===== Text segment =====

Since [math]\frac{m}{n}{n \choose m} = {n-1 \choose m-1} [/math], this gives
[eqn] \frac{k}{n} {n \choose m} = a {n \choose m} + b {n-1 \choose m-1} [/eqn]
which i clearly an integer.

>>10604343
nice

>>10604343
Fuck, I did this >>10604242 and now I feel really dumb for not thinking of this. Well done

>>10604343
Sweet, this tied the pieces together for me.

>>10602886
>>10602996
>overkill
Not by much, and 'combinatorial proof' is a useful technique that's worth practicing on toy problems

>>10604343
Nice, did it the same way.

>>10602824
You can prove something is a integer by proving it counts something, so prove binomial coeficients count something

>>10602886
What action is that?

>>10606683
Well [math]\mathfrak S_n[/math] acts naturally on {1,...,n} by permuatation, but this action extends to the set of subsets of {1,...,n} of a given size.
The reason simply being that, if [math]S \subset \{1,...,n\}[/math] and [math]\sigma \in \mathfrak S_n[/math], then [math]\sigma(S) = \{\sigma(i), i \in S\}[/math] is a subset of [math]\{1,...,n\}[/math] of the same size as S (because [math]\sigma[/math] is injective).
So in addition to permuting the elements of {1,...,n}, [math]\mathfrak S_n[/math] also permutes its subsets and preserves size.

>>10606700
Ah, I just meant to ask what the action is because of the weird letter, my uni always describes the set of permutations as S_n.

>>10606956
oh yeah it's a gothic S lol

===== Dataset section =====

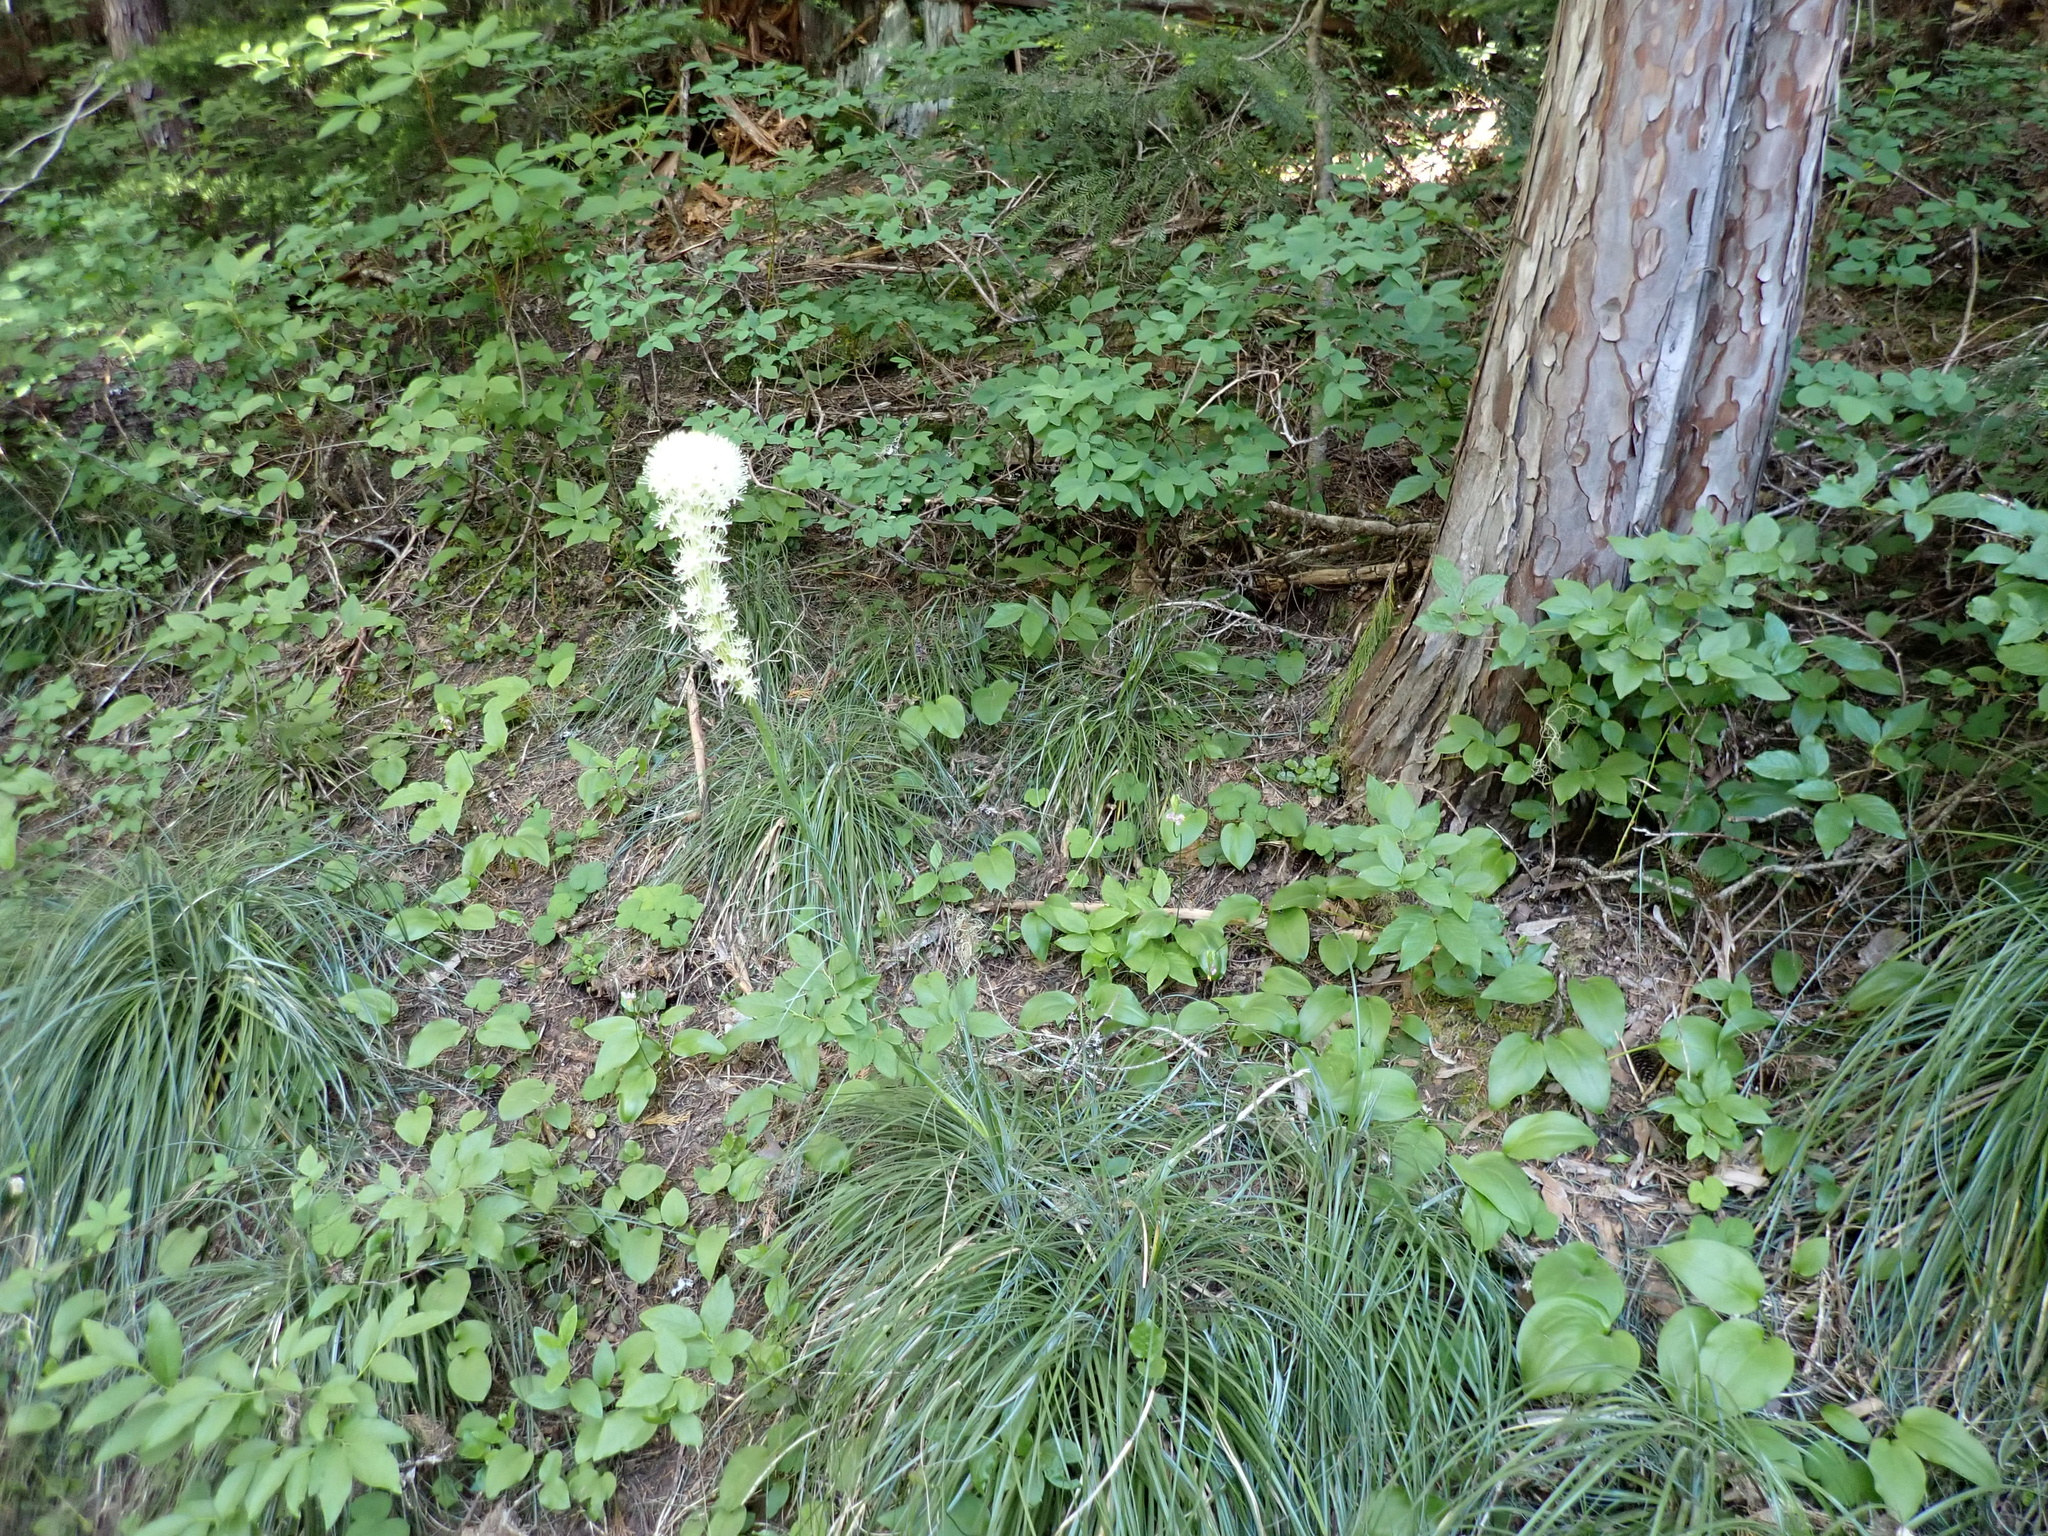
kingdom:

=====

The exercise
Copy the passage of the math thread that begins with the words "The reason simply" and stops after "[math]\sigma[/math] is injective).", word for word.

Solution for this exercise
The reason simply being that, if [math]S \subset \{1,...,n\}[/math] and [math]\sigma \in \mathfrak S_n[/math], then [math]\sigma(S) = \{\sigma(i), i \in S\}[/math] is a subset of [math]\{1,...,n\}[/math] of the same size as S (because [math]\sigma[/math] is injective).